As a level 2 judge for Holstein Canada, what are your judging experience highlights?

CHARLTON: I competed all through 4-H on our county judging team, and in 2014 I won the Intercounty 4-H judging competition and competed with the Ontario team at World Dairy Expo. I was then selected to compete at the Young Breeders School in Belgium in 2015 as a member of the Canadian team. I was a member of the University of Guelph team as well, competing in competitions in Ontario and Quebec.

One area that I really enjoy judging are Breeders Cup. It is nice to see the cattle in their own environment, talk with breeders about their philosophy of how to make a better cow and share our passion for the day.
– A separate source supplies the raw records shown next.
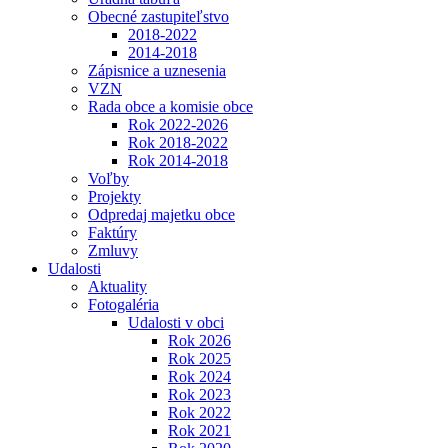
Obecné zastupiteľstvo
2018-2022
2014-2018
Zápisnice a uznesenia
VZN
Rada obce a komisie obce
Rok 2022-2026
Rok 2018-2022
Rok 2014-2018
Voľby
Projekty
Odpredaj majetku obce
Faktúry
Zmluvy
Udalosti
Aktuality
Fotogaléria
Udalosti v obci
Rok 2026
Rok 2025
Rok 2024
Rok 2023
Rok 2022
Rok 2021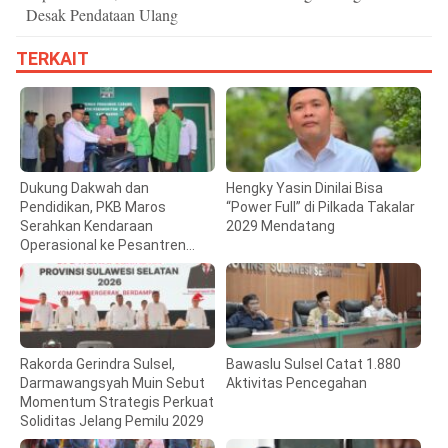
Desak Pendataan Ulang
TERKAIT
Dukung Dakwah dan
Hengky Yasin Dinilai Bisa
Pendidikan, PKB Maros
“Power Full” di Pilkada Takalar
Serahkan Kendaraan
2029 Mendatang
Operasional ke Pesantren
Hidayatullah
Rakorda Gerindra Sulsel,
Bawaslu Sulsel Catat 1.880
Darmawangsyah Muin Sebut
Aktivitas Pencegahan
Momentum Strategis Perkuat
Soliditas Jelang Pemilu 2029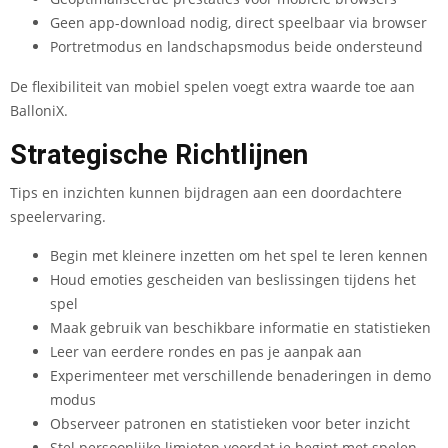
Geen app-download nodig, direct speelbaar via browser
Portretmodus en landschapsmodus beide ondersteund
De flexibiliteit van mobiel spelen voegt extra waarde toe aan
BalloniX.
Strategische Richtlijnen
Tips en inzichten kunnen bijdragen aan een doordachtere
speelervaring.
Begin met kleinere inzetten om het spel te leren kennen
Houd emoties gescheiden van beslissingen tijdens het
spel
Maak gebruik van beschikbare informatie en statistieken
Leer van eerdere rondes en pas je aanpak aan
Experimenteer met verschillende benaderingen in demo
modus
Observeer patronen en statistieken voor beter inzicht
Stel persoonlijke limieten voordat je begint met spelen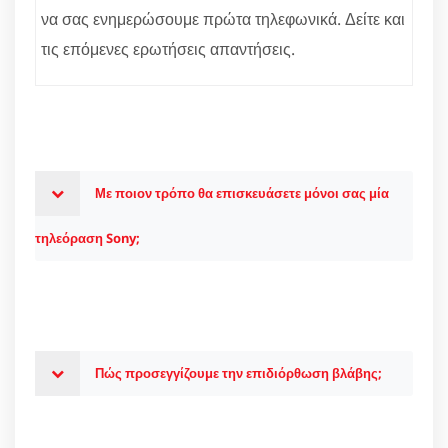
να σας ενημερώσουμε πρώτα τηλεφωνικά. Δείτε και
τις επόμενες ερωτήσεις απαντήσεις.
Με ποιον τρόπο θα επισκευάσετε μόνοι σας μία
τηλεόραση Sony;
Πώς προσεγγίζουμε την επιδιόρθωση βλάβης;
What was your reaction when you got the call to judge at World Dairy Expo?

CHARLTON: I was in the skid steer when I got the call from the staff at World Dairy Expo, and I missed it by a ring. I have never been more excited and almost nervous shaky to talk to someone on the phone to make sure that the voicemail was real. 


The first person I told was someone that has been an incredible mentor and supporter of my judging career and I continue to learn from her each time she judges – Stephanie Murphy. The second is a breeder that has taught me so much about cows – Julie Eby. The third was one of my very best friends and supporters, and one of the best to work with and discuss cattle – Kenny McRae.

What are three key things that you'll be looking for in the Junior showmanship ring?

CHARLTON: One of the more important things for me is that the showman should be smooth, the leadsman and calf should work together in sync as a team. That allows the leadsman to keep the calf as the focus for the judge in a class. Secondly, the leadsman should set their calf up quickly and efficiently, correcting faults but not continuing to fidget or adjust the animal once she is set up nicely. I would remind competitors that the class is not over until you are leaving and that how they set up their animal in line is just as important as the job they do on the outside of the ring.

What are you most looking forward to about this exciting opportunity?

CHARLTON: I'm most looking forward to working with the kids and having each one of them walk away from the experience with a new tool to use or something to improve their performance when they step in the ring. In the Junior ring, I really appreciate how much room there is for growth and enforcing good habits for the future.